:: Records for the exercise ::
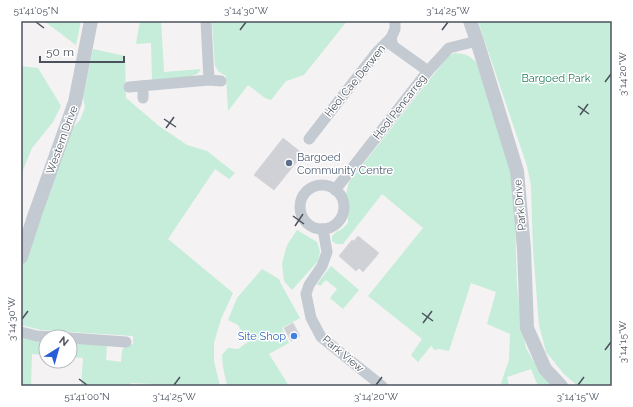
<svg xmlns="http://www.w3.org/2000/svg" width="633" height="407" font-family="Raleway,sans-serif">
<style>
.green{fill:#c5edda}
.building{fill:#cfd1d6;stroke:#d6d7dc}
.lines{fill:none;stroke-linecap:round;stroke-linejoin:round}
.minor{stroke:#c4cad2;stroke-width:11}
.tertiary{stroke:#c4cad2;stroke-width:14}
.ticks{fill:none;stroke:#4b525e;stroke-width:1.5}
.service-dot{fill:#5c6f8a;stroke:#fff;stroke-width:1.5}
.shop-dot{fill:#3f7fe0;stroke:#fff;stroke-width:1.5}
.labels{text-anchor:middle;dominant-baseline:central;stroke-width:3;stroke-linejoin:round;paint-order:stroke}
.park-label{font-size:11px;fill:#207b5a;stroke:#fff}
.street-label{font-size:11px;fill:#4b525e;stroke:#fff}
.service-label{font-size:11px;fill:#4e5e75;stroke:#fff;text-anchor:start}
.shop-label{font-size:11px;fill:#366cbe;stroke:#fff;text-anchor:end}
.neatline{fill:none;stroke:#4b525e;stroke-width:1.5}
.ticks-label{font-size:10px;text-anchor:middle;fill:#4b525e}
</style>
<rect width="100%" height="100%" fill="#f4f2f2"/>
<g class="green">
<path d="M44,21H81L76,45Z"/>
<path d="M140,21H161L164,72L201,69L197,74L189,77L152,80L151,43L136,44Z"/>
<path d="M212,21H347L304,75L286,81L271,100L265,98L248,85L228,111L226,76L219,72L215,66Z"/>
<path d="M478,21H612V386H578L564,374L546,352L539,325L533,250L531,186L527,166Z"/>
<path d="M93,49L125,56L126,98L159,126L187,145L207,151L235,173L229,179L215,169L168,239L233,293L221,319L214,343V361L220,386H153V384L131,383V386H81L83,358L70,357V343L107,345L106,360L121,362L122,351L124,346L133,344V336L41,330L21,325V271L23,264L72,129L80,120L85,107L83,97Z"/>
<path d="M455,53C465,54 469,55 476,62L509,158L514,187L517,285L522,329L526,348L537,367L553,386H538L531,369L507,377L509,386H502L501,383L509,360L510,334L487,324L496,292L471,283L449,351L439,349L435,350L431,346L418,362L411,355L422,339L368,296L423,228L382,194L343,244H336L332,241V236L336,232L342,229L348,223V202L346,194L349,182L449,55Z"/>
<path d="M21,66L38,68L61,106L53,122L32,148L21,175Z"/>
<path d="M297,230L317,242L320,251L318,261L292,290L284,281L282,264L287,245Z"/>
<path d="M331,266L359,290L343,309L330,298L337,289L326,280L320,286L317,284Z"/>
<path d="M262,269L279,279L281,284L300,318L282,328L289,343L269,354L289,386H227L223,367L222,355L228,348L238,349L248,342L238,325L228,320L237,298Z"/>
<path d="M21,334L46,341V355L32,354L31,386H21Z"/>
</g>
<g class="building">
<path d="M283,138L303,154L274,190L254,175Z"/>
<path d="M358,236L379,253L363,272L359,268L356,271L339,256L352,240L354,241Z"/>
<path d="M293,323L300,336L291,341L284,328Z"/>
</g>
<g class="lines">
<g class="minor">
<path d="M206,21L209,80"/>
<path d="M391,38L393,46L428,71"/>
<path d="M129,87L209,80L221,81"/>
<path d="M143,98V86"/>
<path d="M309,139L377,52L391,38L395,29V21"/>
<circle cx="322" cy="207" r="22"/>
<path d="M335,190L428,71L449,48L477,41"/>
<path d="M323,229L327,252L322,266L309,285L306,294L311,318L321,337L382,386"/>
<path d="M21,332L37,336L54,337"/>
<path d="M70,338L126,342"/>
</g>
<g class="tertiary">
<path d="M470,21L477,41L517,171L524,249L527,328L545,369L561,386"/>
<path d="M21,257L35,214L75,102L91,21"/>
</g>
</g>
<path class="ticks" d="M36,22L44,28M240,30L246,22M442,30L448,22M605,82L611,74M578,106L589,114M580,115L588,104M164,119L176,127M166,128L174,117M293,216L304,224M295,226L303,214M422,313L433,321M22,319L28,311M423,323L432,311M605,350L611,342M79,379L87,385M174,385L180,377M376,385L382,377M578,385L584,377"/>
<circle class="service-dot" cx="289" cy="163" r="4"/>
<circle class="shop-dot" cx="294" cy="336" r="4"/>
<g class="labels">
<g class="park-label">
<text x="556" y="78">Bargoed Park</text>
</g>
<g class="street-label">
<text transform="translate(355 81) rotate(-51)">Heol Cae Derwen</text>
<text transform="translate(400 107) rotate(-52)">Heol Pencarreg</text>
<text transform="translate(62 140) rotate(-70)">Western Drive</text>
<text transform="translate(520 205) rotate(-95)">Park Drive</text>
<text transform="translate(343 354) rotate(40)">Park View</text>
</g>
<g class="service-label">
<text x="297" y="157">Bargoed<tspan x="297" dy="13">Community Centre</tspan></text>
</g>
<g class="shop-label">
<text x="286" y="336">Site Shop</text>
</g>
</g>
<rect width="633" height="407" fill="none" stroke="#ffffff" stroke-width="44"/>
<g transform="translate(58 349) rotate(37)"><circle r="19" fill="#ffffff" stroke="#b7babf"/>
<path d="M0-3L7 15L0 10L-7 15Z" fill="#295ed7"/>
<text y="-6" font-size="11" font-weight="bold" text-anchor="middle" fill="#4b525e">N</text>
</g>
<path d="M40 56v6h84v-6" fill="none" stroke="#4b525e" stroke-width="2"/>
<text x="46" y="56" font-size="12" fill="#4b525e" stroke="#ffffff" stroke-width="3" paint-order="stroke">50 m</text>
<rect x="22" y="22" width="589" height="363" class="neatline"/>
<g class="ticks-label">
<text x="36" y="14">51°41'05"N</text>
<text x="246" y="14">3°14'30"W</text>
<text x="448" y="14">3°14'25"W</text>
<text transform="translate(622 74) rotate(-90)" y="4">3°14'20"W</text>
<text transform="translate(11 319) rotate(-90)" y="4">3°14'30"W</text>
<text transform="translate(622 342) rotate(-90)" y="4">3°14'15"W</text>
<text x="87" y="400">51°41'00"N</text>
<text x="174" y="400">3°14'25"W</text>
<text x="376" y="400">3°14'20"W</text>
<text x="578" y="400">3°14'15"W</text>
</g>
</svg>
:::
What this task involves
Copy every line of the data that holds the string "lines".

Solution for this problem
.lines{fill:none;stroke-linecap:round;stroke-linejoin:round}
<g class="lines">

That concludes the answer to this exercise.